-------- Records supplied --------

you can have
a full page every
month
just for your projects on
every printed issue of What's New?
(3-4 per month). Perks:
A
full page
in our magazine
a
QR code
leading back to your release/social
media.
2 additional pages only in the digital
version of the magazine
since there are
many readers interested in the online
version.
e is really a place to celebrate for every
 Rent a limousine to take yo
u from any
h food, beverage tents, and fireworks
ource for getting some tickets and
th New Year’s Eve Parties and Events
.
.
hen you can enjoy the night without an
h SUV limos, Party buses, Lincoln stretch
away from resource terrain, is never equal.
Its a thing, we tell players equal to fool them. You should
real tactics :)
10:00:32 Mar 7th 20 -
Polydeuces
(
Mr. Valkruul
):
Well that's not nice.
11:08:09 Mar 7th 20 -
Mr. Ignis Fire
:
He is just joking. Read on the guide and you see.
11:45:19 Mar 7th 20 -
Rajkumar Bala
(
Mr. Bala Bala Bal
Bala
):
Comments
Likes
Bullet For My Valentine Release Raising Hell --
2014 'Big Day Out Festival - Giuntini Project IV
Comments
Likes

--------

Show every line in the entries above that contains the string "equal".

Response to the exercise
away from resource terrain, is never equal.
Its a thing, we tell players equal to fool them. You should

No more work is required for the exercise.